Cosa ha annunciato la Bce
In sostanza la Bce ha prolungato la politica espansiva (chiamata in gergo tecnico quantitative easing) di altri nove mesi. L’acquisto di titoli (soprattutto obbligazioni governative dell’area euro ma anche in parte residuale bond di società) sui mercati aperti (è questo in sostanza il quantitative easing) non terminerà più (come inizialmente previsto) a dicembre 2017. Ma a settembre 2018. Con la novità che l’esborso mensile della Bce scenderà da 60 a 30 miliardi al mese. In sostanza la Bce ha annunciato che continuerà a immettere liquidità sui mercati anche il prossimo anno (“almeno” fino a settembre): fatti due conti si tratta di “almeno” 270 miliardi (30 miliardi x 9 mesi).
Sorpresa positiva
Gli investitori si aspettavano un prolungamento del quantitative easing ma nella peggiore delle ipotesi avevano previsto 200 miliardi in più messi sul piatto dalla Bce. Di conseguenza l’annuncio di Draghi del 26 ottobre ha spiazzato positivamente i mercati finanziari che hanno reagito in modo netto. L’euro si è svalutato sul dollaro (tendenzialmente una politica espansiva svaluta la moneta); le Borse europee sono risalite (sia per l’effetto potenziale derivante dalla “svalutazione competitiva” dell’euro e sia perché se la Bce continuerà a comprare bond, vorrà dire che i rendimenti potranno rimanere ancora molto bassi e di conseguenza meno competitivi con i dividendi offerti dal mercato azionario).
Lo scudo prosegue
E sono stati acquistati anche i bond governativi proprio perché molti investitori si sono sentiti nuovamente “protetti” dalla Bce, quell’investitore di ultima istanza che ha confermato che continuerà a garantire liquidità sulle obbligazioni. Quando i bond vengono acquistati accadono due cose: i prezzi salgono (per la legge della domanda e dell’offerta) e i rendimenti (che si muovono in direzione opposta e tengono conto della cedola fissa e poi della differenza tra il prezzo corrente del titolo e di quello (100) a cui verrà rimborsato a scadenza) scendono. Rendimenti bassi (in particolare del Bund tedesco) hanno un forte impatto sui mutui. Cerchiamo di capire perché.
Le novità sui mutui a tasso fisso
Il tasso finale di interesse (Tan) dei mutui a tasso fisso si ottiene sommando lo spread (deciso dalla banca, rappresenta il margine lordo che l’istituto di credito si prefigge di ottenere dal prestito) all’indice Eurirs di periodo. Ad esempio, per un mutuo a tasso fisso a 20 anni lo spread si somma all’indice Eurirs 20 anni. Più il mutuo è lungo tendenzialmente più è caro perché la curva degli Eurirs sale con l’aumentare della scadenza. Esattamente come accade con le obbligazioni. Il Bund a 5 anni offre un rendimento negativo (-0,3%) mentre quello a 10 anni “paga” lo 0,4%. Stesso discorso per i titoli italiani con i BoT annuali negativi e i BTp a 10 anni al 2%.

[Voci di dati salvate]
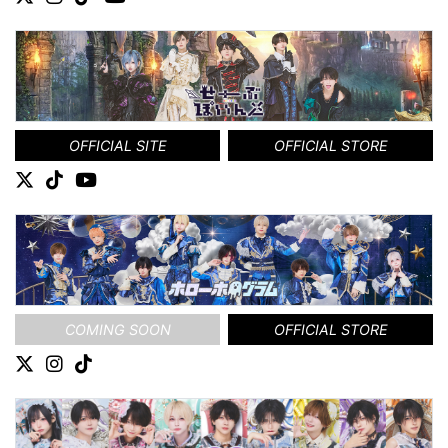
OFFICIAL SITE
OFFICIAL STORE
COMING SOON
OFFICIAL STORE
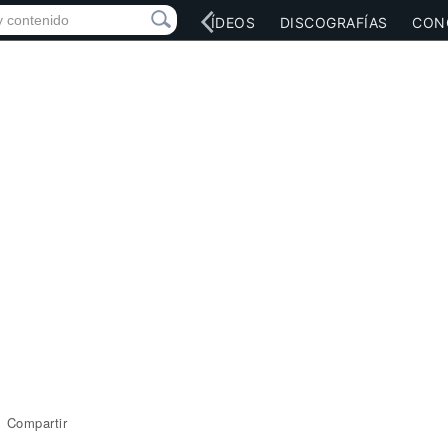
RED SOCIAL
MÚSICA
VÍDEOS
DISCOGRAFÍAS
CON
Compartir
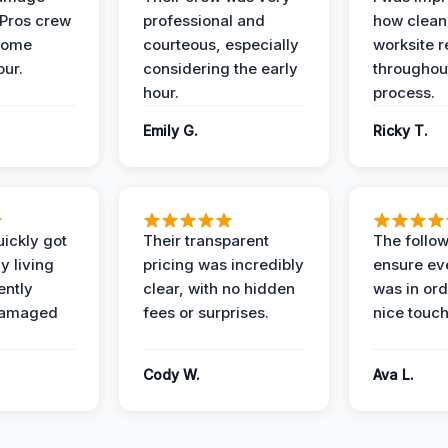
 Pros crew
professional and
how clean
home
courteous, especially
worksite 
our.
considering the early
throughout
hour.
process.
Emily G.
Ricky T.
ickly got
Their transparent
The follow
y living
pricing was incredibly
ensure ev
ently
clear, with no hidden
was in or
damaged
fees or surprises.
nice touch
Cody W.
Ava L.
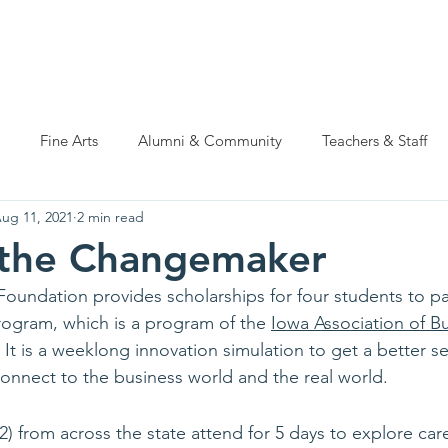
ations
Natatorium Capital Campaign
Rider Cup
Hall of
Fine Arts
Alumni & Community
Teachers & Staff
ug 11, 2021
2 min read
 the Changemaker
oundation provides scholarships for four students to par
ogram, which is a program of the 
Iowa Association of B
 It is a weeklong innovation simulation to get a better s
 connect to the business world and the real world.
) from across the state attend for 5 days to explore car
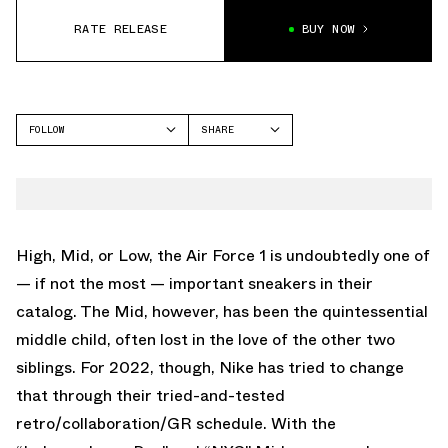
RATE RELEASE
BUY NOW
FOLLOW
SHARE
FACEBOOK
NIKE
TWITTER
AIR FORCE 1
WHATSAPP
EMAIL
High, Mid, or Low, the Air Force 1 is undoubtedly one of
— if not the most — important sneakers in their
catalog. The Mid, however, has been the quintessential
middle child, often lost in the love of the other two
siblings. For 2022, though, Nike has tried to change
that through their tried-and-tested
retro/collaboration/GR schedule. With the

--

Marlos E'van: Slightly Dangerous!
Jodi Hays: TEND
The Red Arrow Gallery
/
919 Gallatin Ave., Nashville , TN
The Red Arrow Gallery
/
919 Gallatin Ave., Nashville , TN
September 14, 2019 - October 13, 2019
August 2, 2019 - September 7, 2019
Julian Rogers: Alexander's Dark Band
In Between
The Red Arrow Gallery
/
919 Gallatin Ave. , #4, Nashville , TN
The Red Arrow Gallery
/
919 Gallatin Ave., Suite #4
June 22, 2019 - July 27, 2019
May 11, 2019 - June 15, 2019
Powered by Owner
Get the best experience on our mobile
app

_Consegna A_.
Stabilisci se le affermazioni seguenti concordano con il testo sulla Bce. Rispondi sì o no a ciascuna e cita tra virgolette le parole del testo che lo dimostrano.
(i) L'acquisto di titoli da parte della Bce terminerà a dicembre 2017.
(ii) L'esborso mensile della Bce passerà da 60 a 30 miliardi.
(iii) Il Bund a 5 anni offre un rendimento positivo.
_Consegna B_. Riscrivi il passo del testo sulla Bce che parte da "Cosa ha annunciato" e arriva a "miliardi x 9 mesi).", scambiando "Bce" con "Banca centrale europea".

_Area di risposta A_.
(i) No: "non terminerà più (come inizialmente previsto) a dicembre 2017. Ma a settembre 2018."
(ii) Sì: "l’esborso mensile della Bce scenderà da 60 a 30 miliardi al mese"
(iii) No: "Il Bund a 5 anni offre un rendimento negativo (-0,3%)"

_Area di risposta B_.
Cosa ha annunciato la Banca centrale europea
In sostanza la Banca centrale europea ha prolungato la politica espansiva (chiamata in gergo tecnico quantitative easing) di altri nove mesi. L’acquisto di titoli (soprattutto obbligazioni governative dell’area euro ma anche in parte residuale bond di società) sui mercati aperti (è questo in sostanza il quantitative easing) non terminerà più (come inizialmente previsto) a dicembre 2017. Ma a settembre 2018. Con la novità che l’esborso mensile della Banca centrale europea scenderà da 60 a 30 miliardi al mese. In sostanza la Banca centrale europea ha annunciato che continuerà a immettere liquidità sui mercati anche il prossimo anno (“almeno” fino a settembre): fatti due conti si tratta di “almeno” 270 miliardi (30 miliardi x 9 mesi).